December retail sales surprised on the downside (-2.2% m/m vs. -0.6% consensus). Several factors caused the value of retail sales to fall at their sharpest rate in over five years (since April 2010). First, new motor vehicle sales declined by 4% during the month. Considering the rapid accumulation of new cars on the road that occurred in 2015 and the fact that new cars are now harder to sell in oil-producing provinces, the weakness in motor vehicle sales is expected to persist in 2016. Second, in several retail sectors, the December decline came from the combination of the reversal of last November’s “Black Friday” effect and weaker holiday sales last month as consumers generally fell less inclined to open their wallets due to lower disposable income growth in 2015. Sales at clothing and accessories, sporting goods and hobby and electronics and appliance stores declined in December after posting respectable gains in November. Finally, an easing in the pace of home sales on the resale market during the month caused weaknesses in housing related expenses.

The Strong January CPI caught forecasters by surprise (0.2% m/m vs. -0.1% consensus). The main culprit boosting the cost of living was food prices. Prices of fruits and vegetables, imported for the most part at this time of the year, soared for a fourth consecutive month in January, reflecting the 9% cumulative depreciation observed in the Canadian dollar since October. For example, the 4.8% m/m increase in fruit prices is the second largest monthly gain in more than 15 years. Given the lagged pass-through effect of the lower exchange rate, core CPI inflation is likely to stay around 2.0% in 2016Q1.

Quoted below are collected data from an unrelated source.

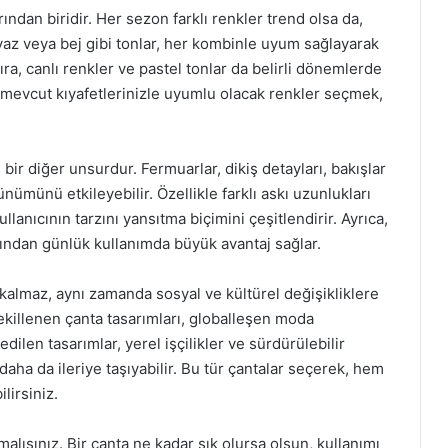
ndan biridir. Her sezon farklı renkler trend olsa da,
yaz veya bej gibi tonlar, her kombinle uyum sağlayarak
ıra, canlı renkler ve pastel tonlar da belirli dönemlerde
, mevcut kıyafetlerinizle uyumlu olacak renkler seçmek,
bir diğer unsurdur. Fermuarlar, dikiş detayları, bakışlar
ünümünü etkileyebilir. Özellikle farklı askı uzunlukları
ullanıcının tarzını yansıtma biçimini çeşitlendirir. Ayrıca,
çısından günlük kullanımda büyük avantaj sağlar.
ı kalmaz, aynı zamanda sosyal ve kültürel değişikliklere
şekillenen çanta tasarımları, globalleşen moda
edilen tasarımlar, yerel işçilikler ve sürdürülebilir
aha da ileriye taşıyabilir. Bu tür çantalar seçerek, hem
lirsiniz.
lısınız. Bir çanta ne kadar şık olursa olsun, kullanımı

The bottom line is that this very weak retail figure held down consumer spending in real terms in 2015Q4, making it likely that real GDP growth stalled for the quarter. Moreover, the strong CPI figure still does not come from tighter capacity constraints, but rather from weaker terms of trade which are negatively affecting our currency. Regardless of how gloomy these numbers are, today’s report is consistent with the latest Bank of Canada estimate of no real GDP growth for 2015Q4. We thus still do not expect further overnight rate cuts at the moment.